Translate this sentence from the passage below on hypercholesterolemic swine into Spanish: "Apoptotic cells were identified throughout the arteries by immunostaining for caspase 3."

━━━━━ Quoted passage ━━━━━

Conclusions: Adult RFH swine exhibited several hallmarks of early human CAVD, suggesting potential for these animals to help elucidate CAVD etiology in both FH and non-FH individuals. The development of advanced atherosclerotic lesions, but only early-stage CAVD, in RFH swine supports the hypothesis of an initial shared disease process, with additional stimulation necessary for further progression of CAVD.

Keywords: aortic valve; cardiovascular diseases; hypercholesterolemia.

Figure 1

Representative histology of atherosclerotic lesions in the coronary arteries of adult RFH swine. A, Hematoxylin and eosin (H&E) staining and Movat's Pentachrome revealed wall thickening, fibrin accumulation, and plaque buildup in coronary arteries. B, α‐SMA‐positive cells were detected in the subendothelial region. C, Lipid oxidation was observed by immunostaining of oxApoB and malondialdehyde. D, Apoptotic cells were identified throughout the arteries by immunostaining for caspase 3. E, Leukocyte degranulation (CD107a) and the secretion of MCP‐1 were also observed in the intima, as expected in an atherosclerotic plaque. Scale bars: 400 μm (A and C); 200 μm (B, D, and E). Arrows indicate areas representative of positive staining. N=4 animals. MCP‐1 indicates monocyte chemoattractant protein‐1; oxApoB, oxidatively modified apolipoprotein B; RFH, Rapacz familial hypercholesterolemic; α‐SMA, alpha‐smooth muscle actin.

━━━━━ Dataset records ━━━━━

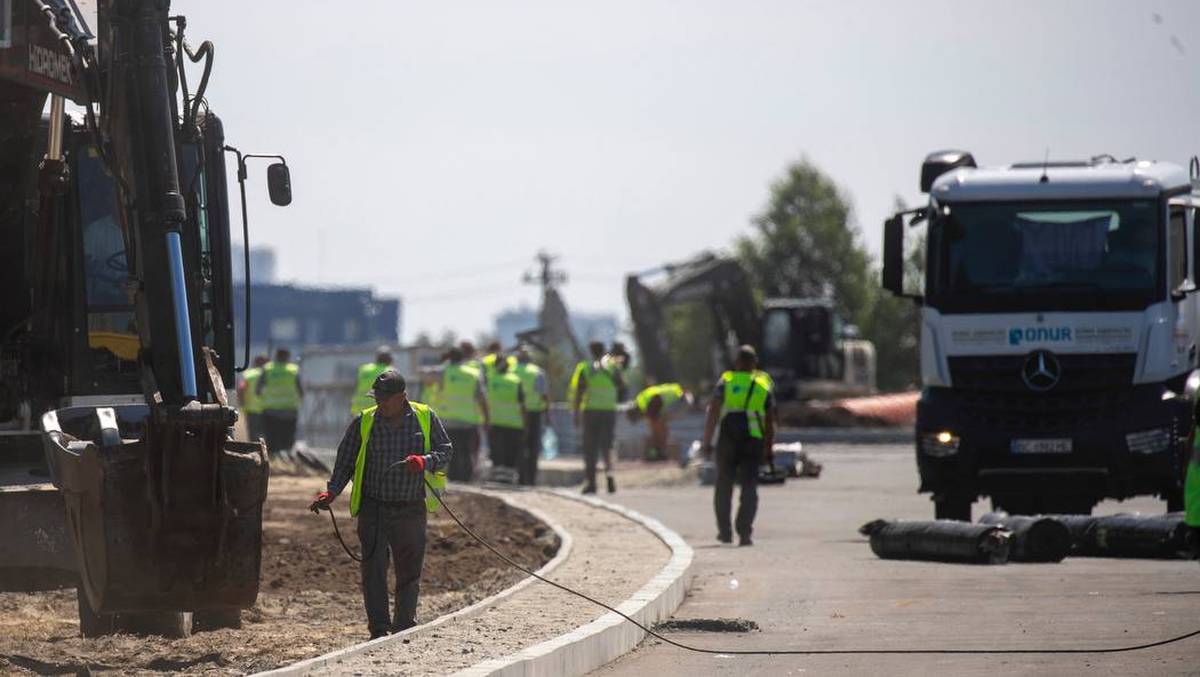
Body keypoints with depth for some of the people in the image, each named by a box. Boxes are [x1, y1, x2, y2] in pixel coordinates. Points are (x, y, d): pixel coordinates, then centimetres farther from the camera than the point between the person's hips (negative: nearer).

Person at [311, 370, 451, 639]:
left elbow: (446, 450, 5)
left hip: (411, 510, 1)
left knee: (409, 572, 8)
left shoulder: (426, 419, 0)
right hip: (373, 508, -1)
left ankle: (404, 629, 19)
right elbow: (345, 462, 6)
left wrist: (426, 462, -16)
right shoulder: (364, 422, 1)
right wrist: (331, 491, -8)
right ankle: (379, 631, -7)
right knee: (373, 570, -9)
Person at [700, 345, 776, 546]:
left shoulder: (726, 382, 4)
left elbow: (712, 414, -6)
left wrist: (707, 441, -5)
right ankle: (744, 532, -10)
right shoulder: (763, 385, 10)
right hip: (754, 441, 1)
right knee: (749, 488, 2)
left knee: (724, 486, 13)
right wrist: (769, 449, 15)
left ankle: (725, 531, 16)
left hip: (727, 441, -1)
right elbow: (770, 422, 9)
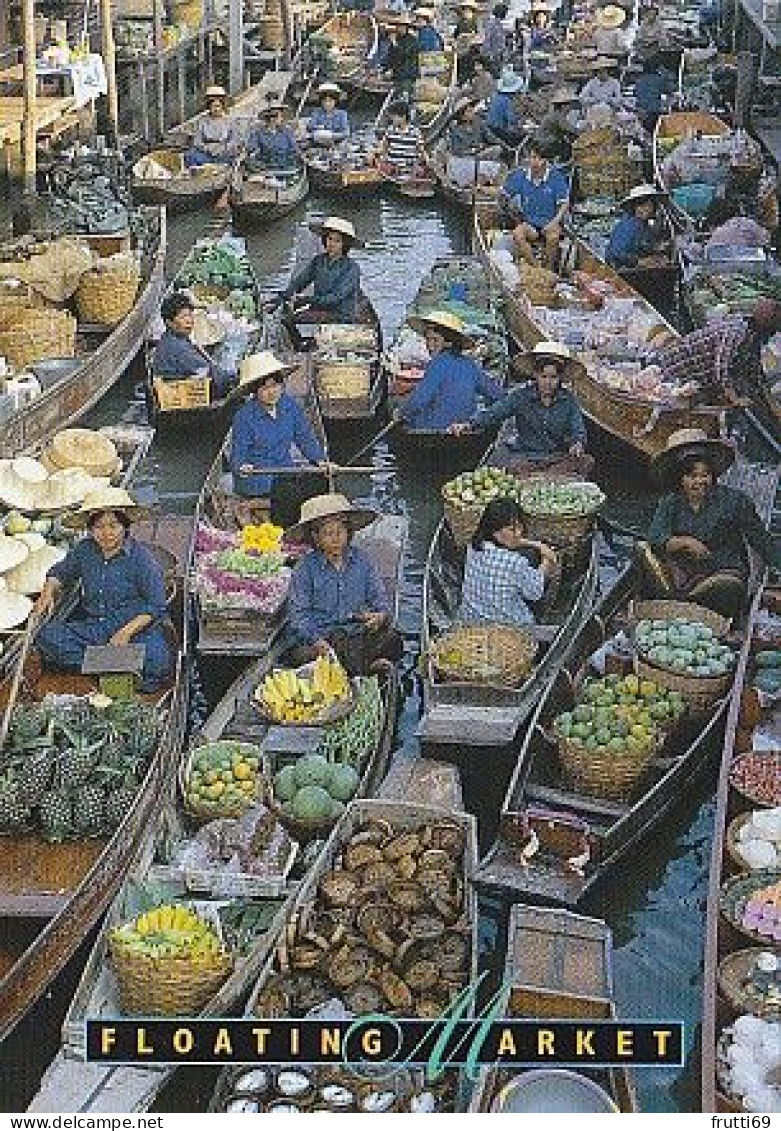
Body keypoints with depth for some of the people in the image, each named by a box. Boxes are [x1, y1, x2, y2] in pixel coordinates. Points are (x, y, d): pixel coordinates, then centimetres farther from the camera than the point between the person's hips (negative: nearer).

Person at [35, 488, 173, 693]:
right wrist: (49, 591, 4)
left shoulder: (141, 558, -8)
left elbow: (156, 607, -8)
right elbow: (60, 572, 26)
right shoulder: (84, 551, 6)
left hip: (136, 628, -5)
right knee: (47, 638, -22)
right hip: (92, 628, 5)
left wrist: (126, 632, -19)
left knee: (158, 662, -37)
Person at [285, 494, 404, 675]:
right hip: (319, 635, -3)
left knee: (390, 638, -25)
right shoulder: (306, 568, 0)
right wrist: (317, 641, -22)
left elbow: (378, 597, 11)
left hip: (357, 631, 3)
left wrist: (381, 615, -13)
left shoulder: (360, 560, 11)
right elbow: (298, 614, -4)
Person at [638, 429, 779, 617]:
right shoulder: (670, 504, 4)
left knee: (730, 586, -38)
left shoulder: (733, 500, -3)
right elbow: (655, 539, -12)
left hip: (725, 571, -3)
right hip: (683, 572, 3)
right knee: (644, 550, -14)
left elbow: (761, 541, 2)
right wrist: (685, 542, -27)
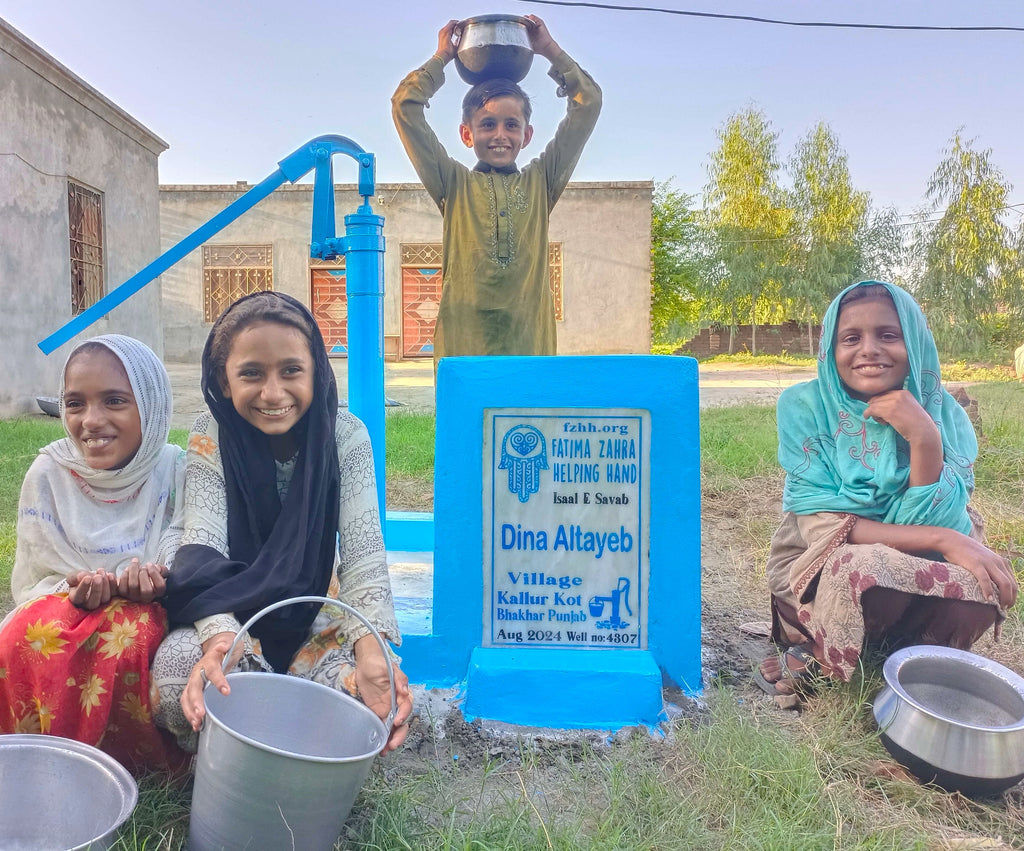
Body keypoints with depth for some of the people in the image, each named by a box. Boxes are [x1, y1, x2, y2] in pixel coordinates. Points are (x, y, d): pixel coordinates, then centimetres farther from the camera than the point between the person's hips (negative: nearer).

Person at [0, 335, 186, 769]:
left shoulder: (175, 470, -9)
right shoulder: (48, 473, -5)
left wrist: (156, 580, -29)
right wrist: (75, 592, -23)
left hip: (145, 611, -2)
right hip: (62, 606, 2)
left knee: (133, 637, -34)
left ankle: (136, 760, -8)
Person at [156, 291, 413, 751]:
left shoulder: (346, 435, -13)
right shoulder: (211, 437, -13)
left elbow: (363, 554, -20)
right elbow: (203, 544, -24)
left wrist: (372, 652, -40)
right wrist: (220, 637, -46)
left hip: (317, 617, 1)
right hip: (232, 613, 0)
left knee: (375, 690, -29)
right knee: (177, 665, -33)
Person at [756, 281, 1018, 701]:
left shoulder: (943, 413, -7)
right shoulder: (804, 405, -14)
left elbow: (938, 526, -15)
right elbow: (822, 528, -17)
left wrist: (924, 439, -28)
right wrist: (941, 539, -25)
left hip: (908, 577, 4)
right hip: (820, 570, -4)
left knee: (985, 582, -27)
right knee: (861, 568, -36)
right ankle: (813, 658, -4)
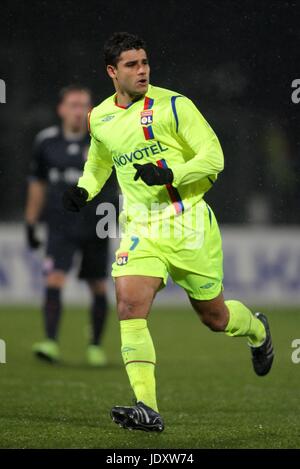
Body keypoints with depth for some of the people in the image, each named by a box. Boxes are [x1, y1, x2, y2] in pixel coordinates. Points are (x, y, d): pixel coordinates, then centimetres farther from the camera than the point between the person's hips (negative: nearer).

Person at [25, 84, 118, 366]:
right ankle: (51, 342, -20)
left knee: (99, 289, 7)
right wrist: (30, 223, 14)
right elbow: (38, 183, 14)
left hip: (96, 230, -1)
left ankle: (96, 346, 22)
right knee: (54, 281, -16)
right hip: (60, 228, 1)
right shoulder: (46, 142, 3)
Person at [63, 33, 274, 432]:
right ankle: (147, 409, -22)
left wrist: (170, 174, -23)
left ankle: (257, 330, 46)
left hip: (188, 222, -3)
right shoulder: (100, 118, 9)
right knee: (129, 306, -19)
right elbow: (98, 161, 30)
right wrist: (84, 190, 10)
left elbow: (213, 156, -8)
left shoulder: (173, 105, -7)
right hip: (140, 229, 3)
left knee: (214, 316, 8)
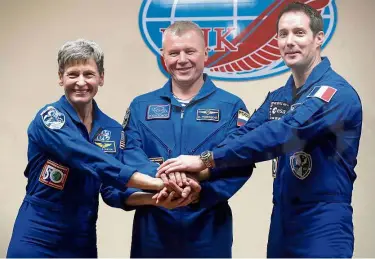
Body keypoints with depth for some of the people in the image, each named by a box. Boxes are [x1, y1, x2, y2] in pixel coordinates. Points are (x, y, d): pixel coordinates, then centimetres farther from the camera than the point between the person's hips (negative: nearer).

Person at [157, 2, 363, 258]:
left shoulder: (337, 92, -15)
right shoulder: (277, 97, 12)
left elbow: (282, 134, -28)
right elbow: (244, 134, -2)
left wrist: (206, 159, -29)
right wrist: (197, 173, -20)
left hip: (323, 221, -7)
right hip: (281, 217, 7)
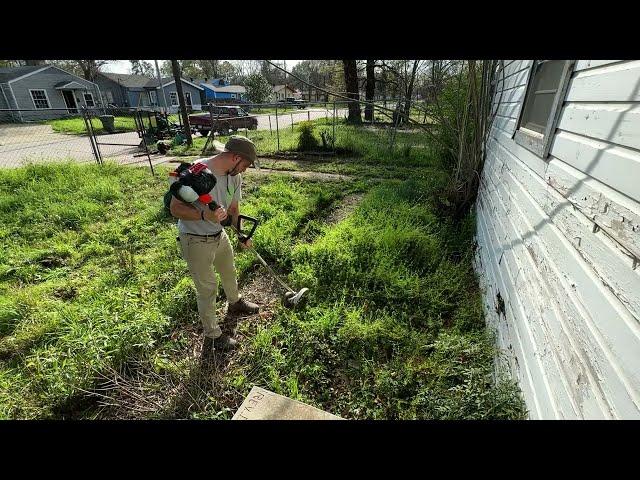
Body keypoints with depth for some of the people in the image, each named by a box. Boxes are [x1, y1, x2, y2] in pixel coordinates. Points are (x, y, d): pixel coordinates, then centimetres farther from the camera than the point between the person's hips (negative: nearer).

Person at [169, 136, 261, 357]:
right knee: (207, 289, 4)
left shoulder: (234, 176, -6)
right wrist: (205, 215, -40)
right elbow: (175, 208, -25)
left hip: (219, 235, 8)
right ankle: (212, 337, 25)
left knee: (229, 271, 27)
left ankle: (235, 303, 56)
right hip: (196, 241, -7)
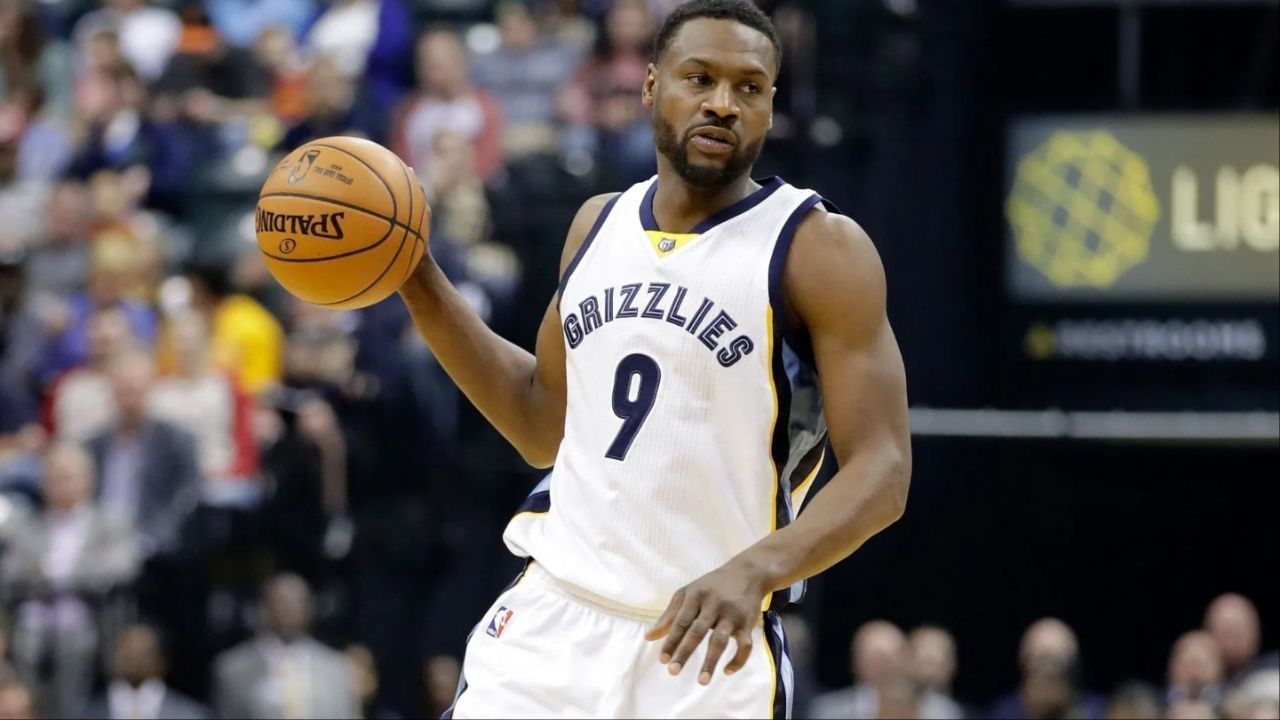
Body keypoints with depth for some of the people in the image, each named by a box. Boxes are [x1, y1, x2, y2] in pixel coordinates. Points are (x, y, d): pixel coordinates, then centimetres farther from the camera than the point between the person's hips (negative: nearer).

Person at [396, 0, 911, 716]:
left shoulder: (820, 248, -8)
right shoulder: (599, 224, 11)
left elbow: (881, 473, -14)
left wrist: (755, 570, -31)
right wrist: (417, 281, 13)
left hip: (706, 637, -5)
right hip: (553, 616, 5)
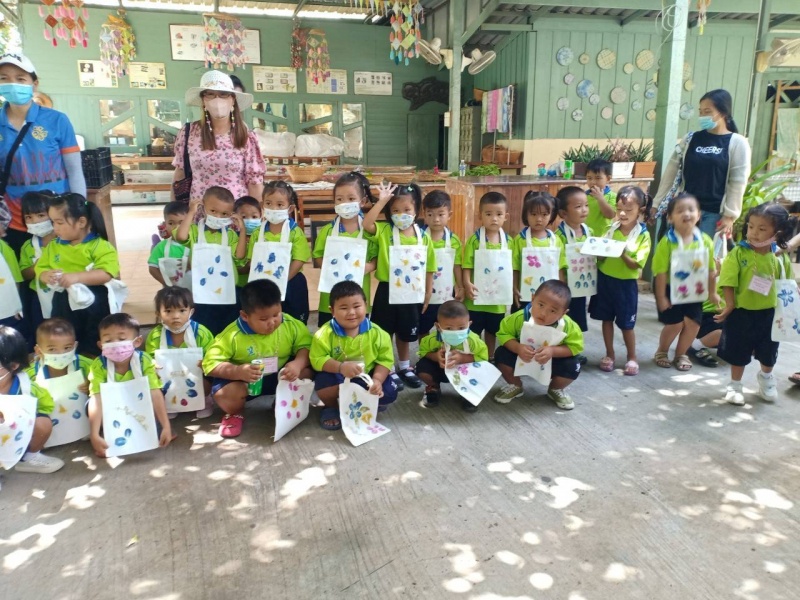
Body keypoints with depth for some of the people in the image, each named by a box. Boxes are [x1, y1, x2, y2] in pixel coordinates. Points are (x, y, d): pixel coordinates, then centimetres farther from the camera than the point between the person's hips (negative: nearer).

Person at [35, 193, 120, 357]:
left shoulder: (99, 245, -12)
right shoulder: (53, 246, 6)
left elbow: (107, 274, -23)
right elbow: (40, 270, 6)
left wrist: (77, 277, -33)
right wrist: (47, 276, -18)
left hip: (93, 303, -5)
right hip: (64, 304, 5)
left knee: (94, 351, 8)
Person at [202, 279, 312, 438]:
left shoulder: (291, 325, -15)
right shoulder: (233, 335, -23)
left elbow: (306, 346, -10)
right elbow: (210, 363, -23)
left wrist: (298, 363, -33)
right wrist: (238, 371, -41)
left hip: (280, 377, 3)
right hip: (243, 381, -2)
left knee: (305, 373, -22)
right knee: (224, 393, -32)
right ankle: (236, 413, 8)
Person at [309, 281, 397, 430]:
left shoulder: (376, 333, -11)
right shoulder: (325, 334, -17)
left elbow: (385, 360, -10)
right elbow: (317, 360, -21)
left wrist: (377, 380, -28)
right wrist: (340, 367, -38)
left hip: (366, 378, 1)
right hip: (338, 378, -1)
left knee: (388, 393, -22)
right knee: (323, 382, -33)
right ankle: (332, 407, 2)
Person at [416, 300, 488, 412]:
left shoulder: (473, 340, -33)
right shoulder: (433, 339, -31)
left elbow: (483, 356, -27)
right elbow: (423, 352, -14)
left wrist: (462, 358, -40)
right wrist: (436, 356, -36)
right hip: (441, 370, 0)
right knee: (422, 367, -27)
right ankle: (433, 388, 11)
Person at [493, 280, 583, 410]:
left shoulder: (567, 326, -29)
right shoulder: (520, 317, -30)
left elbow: (575, 346, -20)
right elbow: (503, 334, -21)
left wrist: (553, 351, -37)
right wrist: (518, 348, -40)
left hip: (552, 362, 0)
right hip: (522, 358, 0)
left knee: (573, 367, -26)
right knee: (502, 355, -24)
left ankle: (556, 390, 12)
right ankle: (515, 386, 9)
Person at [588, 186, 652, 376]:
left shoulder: (643, 235, -10)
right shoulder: (611, 229, 0)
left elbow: (636, 265, -14)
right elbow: (600, 257, 3)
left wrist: (623, 254, -29)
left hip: (626, 284, -3)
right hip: (605, 279, 3)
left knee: (626, 324, 6)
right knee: (607, 318, 12)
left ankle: (632, 358, 25)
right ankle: (609, 355, 27)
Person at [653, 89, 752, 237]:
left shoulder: (737, 143, 0)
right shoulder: (690, 139, 8)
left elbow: (738, 182, -3)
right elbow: (671, 172, 9)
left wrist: (730, 215, -8)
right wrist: (657, 203, 6)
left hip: (713, 213, -2)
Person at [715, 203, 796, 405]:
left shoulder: (780, 259, -7)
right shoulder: (739, 253, -15)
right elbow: (728, 282, -15)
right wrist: (729, 306, -16)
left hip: (769, 314, 3)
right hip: (741, 313, -3)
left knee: (769, 352, 21)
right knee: (738, 352, 11)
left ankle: (766, 377, 50)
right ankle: (735, 385, 30)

━━━━━

_Response for this exercise_
Se identificaron células apoptóticas en todas las arterias mediante inmunotinción para caspasa 3.